Program Benefits and Leave: NH PFMLI provides partial wage replacement to participating New Hampshire workers for “family and medical leave.” This term has been defined to mean:
- Birth, adoption, or foster placement of a child in the last 12 months;
- Serious health condition of a family member;
- A qualifying exigency for foreign deployment in the armed services or to care for a service member with a serious condition or illness.
Curiously, the statute does not define “family and medical leave” as including an employee’s own serious health condition for state employees, but it is included in the statutory framework for PFLMI plans available for purchase. Participating employees will receive 60% of their average weekly wage for six or 12 weeks, depending on the insurance plan purchased. Wage replacement is capped, however, at Social Security taxable wage maximum, which for 2023 is $160,200. Like STD and other insurance programs, employees file for wage replacement through their insurance provider, not their employer.

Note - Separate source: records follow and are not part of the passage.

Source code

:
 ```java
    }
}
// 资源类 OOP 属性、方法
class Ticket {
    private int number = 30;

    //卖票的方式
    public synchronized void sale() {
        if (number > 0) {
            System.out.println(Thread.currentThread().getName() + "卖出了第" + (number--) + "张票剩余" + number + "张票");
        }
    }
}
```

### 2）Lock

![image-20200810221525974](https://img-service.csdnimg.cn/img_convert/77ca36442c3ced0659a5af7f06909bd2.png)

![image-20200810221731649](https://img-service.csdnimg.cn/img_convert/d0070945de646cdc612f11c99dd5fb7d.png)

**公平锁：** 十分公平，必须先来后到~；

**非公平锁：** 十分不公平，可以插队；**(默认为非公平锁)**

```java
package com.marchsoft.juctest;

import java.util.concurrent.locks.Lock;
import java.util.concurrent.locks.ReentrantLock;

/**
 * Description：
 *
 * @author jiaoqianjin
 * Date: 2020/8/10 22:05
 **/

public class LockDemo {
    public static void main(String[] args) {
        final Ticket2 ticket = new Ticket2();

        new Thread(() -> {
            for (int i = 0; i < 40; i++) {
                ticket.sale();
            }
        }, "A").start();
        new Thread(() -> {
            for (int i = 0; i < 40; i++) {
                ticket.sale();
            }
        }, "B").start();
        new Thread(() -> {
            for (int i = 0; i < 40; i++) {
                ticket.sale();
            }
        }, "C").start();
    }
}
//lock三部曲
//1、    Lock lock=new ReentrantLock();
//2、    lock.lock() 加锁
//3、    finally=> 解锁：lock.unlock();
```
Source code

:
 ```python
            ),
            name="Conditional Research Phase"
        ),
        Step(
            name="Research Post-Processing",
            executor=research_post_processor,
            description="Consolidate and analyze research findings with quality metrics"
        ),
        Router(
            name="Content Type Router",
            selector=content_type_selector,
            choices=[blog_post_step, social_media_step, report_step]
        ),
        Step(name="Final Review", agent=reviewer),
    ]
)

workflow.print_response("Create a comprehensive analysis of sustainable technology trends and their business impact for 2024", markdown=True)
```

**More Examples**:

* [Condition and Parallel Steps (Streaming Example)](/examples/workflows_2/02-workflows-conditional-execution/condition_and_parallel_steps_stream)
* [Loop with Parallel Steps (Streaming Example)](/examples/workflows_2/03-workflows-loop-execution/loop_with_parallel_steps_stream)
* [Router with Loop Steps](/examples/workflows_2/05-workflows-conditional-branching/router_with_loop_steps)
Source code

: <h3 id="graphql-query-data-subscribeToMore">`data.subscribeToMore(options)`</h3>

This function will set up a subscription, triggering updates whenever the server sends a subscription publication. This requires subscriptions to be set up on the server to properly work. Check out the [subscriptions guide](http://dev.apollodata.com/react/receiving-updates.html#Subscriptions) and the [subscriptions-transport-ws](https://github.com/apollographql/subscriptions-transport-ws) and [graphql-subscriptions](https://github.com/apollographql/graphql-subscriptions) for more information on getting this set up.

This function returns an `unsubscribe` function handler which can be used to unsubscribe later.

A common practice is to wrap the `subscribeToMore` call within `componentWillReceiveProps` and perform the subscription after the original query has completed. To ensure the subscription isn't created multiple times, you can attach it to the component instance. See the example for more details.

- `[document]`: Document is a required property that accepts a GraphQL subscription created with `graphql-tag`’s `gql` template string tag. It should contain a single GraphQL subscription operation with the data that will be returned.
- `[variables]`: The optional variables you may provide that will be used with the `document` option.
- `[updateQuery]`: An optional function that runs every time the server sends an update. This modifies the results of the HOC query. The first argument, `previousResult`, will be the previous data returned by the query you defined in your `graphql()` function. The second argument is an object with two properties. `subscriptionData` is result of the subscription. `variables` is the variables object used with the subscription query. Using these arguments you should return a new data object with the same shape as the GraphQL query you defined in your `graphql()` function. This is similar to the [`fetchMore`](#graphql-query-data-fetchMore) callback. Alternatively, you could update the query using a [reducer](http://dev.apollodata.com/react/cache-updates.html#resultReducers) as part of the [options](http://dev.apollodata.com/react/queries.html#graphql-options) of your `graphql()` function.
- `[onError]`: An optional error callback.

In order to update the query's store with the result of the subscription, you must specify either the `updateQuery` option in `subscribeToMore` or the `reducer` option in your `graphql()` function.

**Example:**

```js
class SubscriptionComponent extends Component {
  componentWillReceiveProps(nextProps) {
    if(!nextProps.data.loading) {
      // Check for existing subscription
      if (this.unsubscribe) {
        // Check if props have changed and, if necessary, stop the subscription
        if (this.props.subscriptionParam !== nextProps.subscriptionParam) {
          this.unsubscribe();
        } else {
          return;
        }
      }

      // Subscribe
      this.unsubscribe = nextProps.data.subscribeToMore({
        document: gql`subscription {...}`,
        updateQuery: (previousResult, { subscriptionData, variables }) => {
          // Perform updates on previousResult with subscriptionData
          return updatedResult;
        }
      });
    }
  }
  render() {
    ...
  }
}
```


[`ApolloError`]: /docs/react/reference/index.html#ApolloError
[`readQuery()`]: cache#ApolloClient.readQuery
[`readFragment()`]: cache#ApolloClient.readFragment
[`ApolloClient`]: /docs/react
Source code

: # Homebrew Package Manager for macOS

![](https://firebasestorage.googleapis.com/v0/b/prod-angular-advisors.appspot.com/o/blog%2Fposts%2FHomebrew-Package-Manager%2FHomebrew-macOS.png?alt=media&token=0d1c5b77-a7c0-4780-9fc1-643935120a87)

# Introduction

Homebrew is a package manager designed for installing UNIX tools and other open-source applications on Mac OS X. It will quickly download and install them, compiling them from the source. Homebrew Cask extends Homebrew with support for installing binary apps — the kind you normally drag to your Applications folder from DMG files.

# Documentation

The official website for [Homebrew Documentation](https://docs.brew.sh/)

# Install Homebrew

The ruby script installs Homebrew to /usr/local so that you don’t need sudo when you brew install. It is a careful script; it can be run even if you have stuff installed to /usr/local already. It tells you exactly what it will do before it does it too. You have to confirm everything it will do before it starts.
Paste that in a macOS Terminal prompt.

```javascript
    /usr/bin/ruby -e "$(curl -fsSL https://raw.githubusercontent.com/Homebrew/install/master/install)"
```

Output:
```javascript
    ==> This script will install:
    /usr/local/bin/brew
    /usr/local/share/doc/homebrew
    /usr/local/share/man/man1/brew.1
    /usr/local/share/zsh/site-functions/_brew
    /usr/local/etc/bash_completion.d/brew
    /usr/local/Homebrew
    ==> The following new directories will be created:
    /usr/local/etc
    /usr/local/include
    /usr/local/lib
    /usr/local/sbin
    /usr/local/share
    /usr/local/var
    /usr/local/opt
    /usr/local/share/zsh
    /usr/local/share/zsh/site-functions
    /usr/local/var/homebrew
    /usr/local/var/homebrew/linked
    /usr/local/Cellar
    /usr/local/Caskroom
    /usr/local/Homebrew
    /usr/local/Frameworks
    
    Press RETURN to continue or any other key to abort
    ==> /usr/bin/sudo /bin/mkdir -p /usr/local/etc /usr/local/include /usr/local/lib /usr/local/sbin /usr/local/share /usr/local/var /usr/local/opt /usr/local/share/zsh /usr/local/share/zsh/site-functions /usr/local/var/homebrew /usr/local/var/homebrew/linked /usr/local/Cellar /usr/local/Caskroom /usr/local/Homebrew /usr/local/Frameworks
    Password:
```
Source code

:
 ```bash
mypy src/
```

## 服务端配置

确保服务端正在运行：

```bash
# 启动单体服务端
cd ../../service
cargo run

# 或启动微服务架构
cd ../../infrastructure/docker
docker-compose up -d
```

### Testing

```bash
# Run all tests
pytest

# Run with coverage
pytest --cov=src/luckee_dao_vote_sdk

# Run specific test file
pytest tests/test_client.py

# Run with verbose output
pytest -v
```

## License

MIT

Voluntary participation: Employer participation in the program is entirely voluntary. But for employers who elect to participate, New Hampshire is offering a tax credit against the NH Business Enterprise Tax if the employer sponsors a plan through the state’s designated provider, MetLife, and pays any portion of the premiums. Since participating employers may split the cost of premiums with their employees along any ratio, NH PFMLI creates added flexibility for employers seeking to provide paid family and medical leave benefits.
Special rules for larger employers. The NH FMLI imposes special rules for employers with a total of 50 or more employees no matter where they are located. First, NH RSA 275:37-d provides job protection, including restoration and anti-retaliation provisions, for any employee who receives wage replacement leave under an employer-sponsored plan. Second, employers with 50 or more employees must arrange for employees participating under an individual plan to pay the insurance premiums via payroll deduction.
Employees can purchase individual coverage. Another unique feature of NH PFMLI is the ability of qualified employees to purchase their own individual insurance coverage. This feature is available to New Hampshire employees who work for New Hampshire employers that do not sponsor a NH PFMLI group plan and do not offer equivalent benefits.
Employees may only purchase a six week plan and will be subject to a one-time seven month waiting period. Individuals will have an annual 60 day enrollment period (Jan. 1 to March 2). Pursuant to the law, premiums for individual plans are capped at $5 per week.